> _Instructions to follow_
Which of the lines below contain the string "Session"? Copy each one.
+++
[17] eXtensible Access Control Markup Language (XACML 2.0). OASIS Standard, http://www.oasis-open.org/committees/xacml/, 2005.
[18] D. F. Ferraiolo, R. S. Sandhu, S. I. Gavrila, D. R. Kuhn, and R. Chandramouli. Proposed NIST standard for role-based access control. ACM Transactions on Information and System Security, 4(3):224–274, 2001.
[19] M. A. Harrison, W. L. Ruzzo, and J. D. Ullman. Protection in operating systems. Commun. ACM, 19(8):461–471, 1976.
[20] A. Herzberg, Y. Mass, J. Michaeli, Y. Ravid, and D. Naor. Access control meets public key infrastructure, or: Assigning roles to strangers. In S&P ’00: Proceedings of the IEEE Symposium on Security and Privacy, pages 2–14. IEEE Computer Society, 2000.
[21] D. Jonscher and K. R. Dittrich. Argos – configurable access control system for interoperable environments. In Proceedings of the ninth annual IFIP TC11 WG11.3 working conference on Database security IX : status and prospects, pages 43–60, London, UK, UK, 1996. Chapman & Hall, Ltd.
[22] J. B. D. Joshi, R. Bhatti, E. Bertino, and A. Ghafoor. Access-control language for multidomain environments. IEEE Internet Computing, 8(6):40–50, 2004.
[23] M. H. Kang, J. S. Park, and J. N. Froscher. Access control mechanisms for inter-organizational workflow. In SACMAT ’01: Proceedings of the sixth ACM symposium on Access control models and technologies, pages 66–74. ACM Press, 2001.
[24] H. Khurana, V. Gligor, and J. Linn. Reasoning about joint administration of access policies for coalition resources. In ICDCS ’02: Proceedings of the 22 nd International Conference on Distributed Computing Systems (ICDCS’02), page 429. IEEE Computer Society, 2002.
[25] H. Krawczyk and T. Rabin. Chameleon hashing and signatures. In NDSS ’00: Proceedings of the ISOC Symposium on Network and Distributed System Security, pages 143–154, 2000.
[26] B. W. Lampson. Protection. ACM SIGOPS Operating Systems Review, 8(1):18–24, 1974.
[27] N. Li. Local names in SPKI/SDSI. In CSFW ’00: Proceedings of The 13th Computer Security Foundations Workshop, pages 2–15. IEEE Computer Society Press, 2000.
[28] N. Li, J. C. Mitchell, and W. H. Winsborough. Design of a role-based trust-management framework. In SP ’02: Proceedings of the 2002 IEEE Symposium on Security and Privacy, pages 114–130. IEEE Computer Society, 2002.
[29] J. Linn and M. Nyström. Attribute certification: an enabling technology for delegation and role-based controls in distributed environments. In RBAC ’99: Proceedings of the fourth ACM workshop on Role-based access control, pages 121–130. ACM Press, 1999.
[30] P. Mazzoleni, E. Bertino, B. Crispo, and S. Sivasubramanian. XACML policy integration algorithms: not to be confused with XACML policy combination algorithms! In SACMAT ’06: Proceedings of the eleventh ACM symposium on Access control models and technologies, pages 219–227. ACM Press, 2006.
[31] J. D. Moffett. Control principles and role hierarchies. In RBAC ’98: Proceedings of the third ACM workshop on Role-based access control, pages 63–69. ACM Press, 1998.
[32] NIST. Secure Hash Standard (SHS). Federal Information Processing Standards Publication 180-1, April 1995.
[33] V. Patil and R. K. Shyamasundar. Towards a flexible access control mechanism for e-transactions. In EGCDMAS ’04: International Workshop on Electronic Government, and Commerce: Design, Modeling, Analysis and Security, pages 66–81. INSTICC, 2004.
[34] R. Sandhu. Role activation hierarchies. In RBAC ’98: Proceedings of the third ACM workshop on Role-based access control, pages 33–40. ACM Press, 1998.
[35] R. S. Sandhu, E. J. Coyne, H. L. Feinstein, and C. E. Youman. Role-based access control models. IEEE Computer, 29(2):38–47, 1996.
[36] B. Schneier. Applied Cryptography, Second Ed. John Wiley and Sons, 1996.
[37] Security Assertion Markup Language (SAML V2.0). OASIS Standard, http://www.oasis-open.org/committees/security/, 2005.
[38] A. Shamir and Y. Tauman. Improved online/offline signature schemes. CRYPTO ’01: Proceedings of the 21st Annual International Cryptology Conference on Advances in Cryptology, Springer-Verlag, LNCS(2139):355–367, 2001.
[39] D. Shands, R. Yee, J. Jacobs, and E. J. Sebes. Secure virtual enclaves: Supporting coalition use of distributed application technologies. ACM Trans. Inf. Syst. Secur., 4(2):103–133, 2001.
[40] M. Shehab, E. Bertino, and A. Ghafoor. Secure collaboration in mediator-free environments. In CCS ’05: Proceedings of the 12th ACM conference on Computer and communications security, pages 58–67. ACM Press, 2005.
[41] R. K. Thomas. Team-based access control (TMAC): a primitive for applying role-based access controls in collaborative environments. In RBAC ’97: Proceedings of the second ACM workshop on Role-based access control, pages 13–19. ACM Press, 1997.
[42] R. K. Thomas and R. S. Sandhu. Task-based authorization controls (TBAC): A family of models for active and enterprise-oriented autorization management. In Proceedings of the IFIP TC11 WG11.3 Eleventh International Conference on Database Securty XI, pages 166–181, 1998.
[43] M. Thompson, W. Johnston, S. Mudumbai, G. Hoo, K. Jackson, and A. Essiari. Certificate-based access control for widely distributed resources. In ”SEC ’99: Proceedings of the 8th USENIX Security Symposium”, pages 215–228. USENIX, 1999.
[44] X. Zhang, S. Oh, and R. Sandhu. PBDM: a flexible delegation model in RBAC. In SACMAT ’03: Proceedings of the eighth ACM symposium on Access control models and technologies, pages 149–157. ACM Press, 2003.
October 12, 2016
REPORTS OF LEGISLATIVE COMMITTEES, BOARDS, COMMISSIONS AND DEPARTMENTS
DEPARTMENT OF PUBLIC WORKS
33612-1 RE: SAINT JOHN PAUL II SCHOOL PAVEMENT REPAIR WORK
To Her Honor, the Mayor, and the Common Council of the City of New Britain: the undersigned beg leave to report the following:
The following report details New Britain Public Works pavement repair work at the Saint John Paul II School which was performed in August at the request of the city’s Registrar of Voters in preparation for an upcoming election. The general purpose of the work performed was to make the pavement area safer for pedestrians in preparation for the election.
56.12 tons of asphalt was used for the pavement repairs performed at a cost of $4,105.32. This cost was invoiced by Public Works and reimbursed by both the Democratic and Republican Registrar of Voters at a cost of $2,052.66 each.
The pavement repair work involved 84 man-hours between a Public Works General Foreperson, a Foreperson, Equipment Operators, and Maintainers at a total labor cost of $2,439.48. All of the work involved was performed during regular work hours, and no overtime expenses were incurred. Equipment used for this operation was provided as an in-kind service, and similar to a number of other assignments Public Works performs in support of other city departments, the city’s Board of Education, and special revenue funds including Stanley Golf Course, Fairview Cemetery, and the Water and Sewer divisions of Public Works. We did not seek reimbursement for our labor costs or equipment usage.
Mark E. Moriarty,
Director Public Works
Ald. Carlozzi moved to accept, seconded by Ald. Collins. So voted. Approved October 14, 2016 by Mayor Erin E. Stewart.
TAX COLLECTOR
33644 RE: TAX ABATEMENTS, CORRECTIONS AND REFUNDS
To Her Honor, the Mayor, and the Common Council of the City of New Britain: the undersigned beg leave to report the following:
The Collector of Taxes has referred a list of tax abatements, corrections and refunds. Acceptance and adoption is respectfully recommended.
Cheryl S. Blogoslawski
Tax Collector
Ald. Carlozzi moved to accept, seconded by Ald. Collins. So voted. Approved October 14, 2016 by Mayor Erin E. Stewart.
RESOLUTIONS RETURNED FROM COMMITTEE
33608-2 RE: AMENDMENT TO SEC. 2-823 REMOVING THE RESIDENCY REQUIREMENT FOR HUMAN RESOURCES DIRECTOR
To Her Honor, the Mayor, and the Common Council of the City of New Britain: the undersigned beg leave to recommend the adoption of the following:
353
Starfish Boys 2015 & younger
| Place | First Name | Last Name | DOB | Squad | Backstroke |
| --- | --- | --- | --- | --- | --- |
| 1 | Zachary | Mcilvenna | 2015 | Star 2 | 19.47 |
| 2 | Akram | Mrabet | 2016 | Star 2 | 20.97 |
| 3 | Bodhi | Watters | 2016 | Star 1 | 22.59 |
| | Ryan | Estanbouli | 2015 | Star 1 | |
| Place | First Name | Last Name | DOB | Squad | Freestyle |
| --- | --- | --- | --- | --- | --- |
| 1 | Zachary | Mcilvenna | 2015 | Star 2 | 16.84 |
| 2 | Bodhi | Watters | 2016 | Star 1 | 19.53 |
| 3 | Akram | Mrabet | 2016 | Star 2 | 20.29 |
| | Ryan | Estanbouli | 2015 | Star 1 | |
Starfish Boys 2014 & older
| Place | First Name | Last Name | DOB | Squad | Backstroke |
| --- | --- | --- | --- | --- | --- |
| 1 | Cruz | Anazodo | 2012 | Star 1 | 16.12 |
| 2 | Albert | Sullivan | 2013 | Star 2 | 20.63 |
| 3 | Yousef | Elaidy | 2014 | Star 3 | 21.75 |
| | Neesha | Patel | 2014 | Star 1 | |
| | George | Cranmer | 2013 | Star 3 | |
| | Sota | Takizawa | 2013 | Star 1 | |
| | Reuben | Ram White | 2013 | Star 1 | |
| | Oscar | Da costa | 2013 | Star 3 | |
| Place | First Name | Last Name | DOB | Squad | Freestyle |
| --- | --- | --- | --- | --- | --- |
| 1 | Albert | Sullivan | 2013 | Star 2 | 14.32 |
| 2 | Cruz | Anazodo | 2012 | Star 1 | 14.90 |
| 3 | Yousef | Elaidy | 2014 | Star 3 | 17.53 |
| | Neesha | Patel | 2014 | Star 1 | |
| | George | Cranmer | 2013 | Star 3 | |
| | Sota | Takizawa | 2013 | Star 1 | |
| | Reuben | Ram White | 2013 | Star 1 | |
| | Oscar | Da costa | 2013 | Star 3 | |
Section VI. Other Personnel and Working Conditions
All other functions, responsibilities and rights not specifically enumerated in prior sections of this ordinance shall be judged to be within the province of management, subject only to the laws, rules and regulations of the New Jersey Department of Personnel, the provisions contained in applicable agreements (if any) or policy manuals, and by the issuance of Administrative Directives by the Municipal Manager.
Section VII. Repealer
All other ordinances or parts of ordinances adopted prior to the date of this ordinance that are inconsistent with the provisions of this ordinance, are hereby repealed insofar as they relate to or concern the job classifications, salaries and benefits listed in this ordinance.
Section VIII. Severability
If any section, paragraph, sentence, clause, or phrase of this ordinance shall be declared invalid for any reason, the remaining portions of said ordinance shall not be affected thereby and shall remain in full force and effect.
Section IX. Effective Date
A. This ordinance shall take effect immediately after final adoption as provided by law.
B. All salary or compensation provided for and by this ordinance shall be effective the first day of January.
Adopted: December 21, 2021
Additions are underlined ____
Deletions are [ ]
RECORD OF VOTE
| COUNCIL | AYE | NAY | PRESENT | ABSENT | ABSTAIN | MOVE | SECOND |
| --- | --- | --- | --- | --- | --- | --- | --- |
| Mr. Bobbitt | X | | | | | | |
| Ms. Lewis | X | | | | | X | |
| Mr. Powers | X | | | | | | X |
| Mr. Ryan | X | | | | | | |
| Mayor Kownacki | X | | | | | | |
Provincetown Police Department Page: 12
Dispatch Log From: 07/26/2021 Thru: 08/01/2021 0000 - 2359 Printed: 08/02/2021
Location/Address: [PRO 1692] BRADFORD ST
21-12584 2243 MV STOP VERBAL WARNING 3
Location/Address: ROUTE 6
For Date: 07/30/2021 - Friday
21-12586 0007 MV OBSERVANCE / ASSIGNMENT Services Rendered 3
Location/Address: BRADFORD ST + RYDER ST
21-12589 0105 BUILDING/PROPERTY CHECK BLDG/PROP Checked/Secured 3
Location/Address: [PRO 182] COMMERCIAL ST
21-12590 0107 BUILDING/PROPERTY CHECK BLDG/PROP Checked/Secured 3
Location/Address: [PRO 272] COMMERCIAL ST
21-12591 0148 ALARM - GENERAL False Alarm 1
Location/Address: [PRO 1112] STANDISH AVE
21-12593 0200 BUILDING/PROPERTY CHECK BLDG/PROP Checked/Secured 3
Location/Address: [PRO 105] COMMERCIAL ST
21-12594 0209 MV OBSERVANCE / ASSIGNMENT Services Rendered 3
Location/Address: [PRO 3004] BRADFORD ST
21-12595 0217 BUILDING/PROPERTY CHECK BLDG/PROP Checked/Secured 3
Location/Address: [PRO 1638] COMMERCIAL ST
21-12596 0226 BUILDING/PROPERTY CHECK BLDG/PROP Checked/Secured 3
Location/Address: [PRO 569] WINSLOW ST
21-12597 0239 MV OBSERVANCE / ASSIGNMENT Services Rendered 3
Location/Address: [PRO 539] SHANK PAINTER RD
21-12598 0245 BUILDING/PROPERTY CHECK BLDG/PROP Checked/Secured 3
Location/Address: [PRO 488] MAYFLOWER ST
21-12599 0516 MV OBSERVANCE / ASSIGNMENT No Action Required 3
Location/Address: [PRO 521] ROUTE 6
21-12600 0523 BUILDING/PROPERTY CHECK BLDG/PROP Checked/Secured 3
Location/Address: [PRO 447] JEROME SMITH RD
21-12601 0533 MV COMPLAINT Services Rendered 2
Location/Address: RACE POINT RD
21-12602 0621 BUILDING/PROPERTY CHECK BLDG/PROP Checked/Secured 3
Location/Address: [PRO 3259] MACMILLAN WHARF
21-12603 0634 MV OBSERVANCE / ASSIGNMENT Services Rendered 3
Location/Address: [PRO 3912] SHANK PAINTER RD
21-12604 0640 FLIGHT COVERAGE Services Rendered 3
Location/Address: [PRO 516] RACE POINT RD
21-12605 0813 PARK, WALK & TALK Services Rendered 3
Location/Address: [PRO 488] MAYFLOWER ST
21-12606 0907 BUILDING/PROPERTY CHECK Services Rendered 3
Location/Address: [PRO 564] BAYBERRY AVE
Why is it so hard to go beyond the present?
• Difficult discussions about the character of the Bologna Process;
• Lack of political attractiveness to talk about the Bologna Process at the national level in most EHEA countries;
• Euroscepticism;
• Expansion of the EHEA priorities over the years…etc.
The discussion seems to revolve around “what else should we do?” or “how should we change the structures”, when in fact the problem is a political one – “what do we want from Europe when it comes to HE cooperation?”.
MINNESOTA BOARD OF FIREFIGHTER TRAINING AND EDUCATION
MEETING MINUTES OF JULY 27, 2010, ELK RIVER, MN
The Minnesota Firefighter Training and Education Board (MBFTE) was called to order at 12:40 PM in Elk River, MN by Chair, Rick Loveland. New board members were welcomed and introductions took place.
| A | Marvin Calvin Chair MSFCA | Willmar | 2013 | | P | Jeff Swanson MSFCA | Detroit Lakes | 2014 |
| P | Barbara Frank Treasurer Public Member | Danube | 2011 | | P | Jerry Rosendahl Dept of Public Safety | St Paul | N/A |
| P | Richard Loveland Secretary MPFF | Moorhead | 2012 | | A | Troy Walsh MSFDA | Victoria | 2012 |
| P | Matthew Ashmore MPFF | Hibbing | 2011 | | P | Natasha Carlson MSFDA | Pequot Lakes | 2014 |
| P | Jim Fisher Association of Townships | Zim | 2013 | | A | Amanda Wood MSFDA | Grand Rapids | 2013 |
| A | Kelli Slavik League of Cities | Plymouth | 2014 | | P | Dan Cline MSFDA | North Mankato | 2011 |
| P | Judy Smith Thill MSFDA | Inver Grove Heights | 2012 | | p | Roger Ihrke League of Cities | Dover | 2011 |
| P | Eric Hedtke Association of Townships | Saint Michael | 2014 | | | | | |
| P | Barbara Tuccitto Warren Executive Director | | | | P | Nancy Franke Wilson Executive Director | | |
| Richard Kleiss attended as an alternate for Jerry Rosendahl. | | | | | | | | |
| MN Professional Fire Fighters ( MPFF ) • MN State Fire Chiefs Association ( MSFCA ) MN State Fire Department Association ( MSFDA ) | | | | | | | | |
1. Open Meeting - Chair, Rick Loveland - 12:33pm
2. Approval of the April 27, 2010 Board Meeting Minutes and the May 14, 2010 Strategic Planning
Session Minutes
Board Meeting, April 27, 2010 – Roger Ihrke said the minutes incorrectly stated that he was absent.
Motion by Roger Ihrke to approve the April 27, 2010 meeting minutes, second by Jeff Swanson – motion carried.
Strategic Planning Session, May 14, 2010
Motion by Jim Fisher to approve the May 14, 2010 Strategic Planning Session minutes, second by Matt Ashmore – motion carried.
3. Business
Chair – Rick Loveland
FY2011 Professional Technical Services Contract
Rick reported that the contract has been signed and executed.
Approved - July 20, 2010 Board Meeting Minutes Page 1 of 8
+++
> _Result_
Session Minutes
Strategic Planning Session, May 14, 2010
Motion by Jim Fisher to approve the May 14, 2010 Strategic Planning Session minutes, second by Matt Ashmore – motion carried.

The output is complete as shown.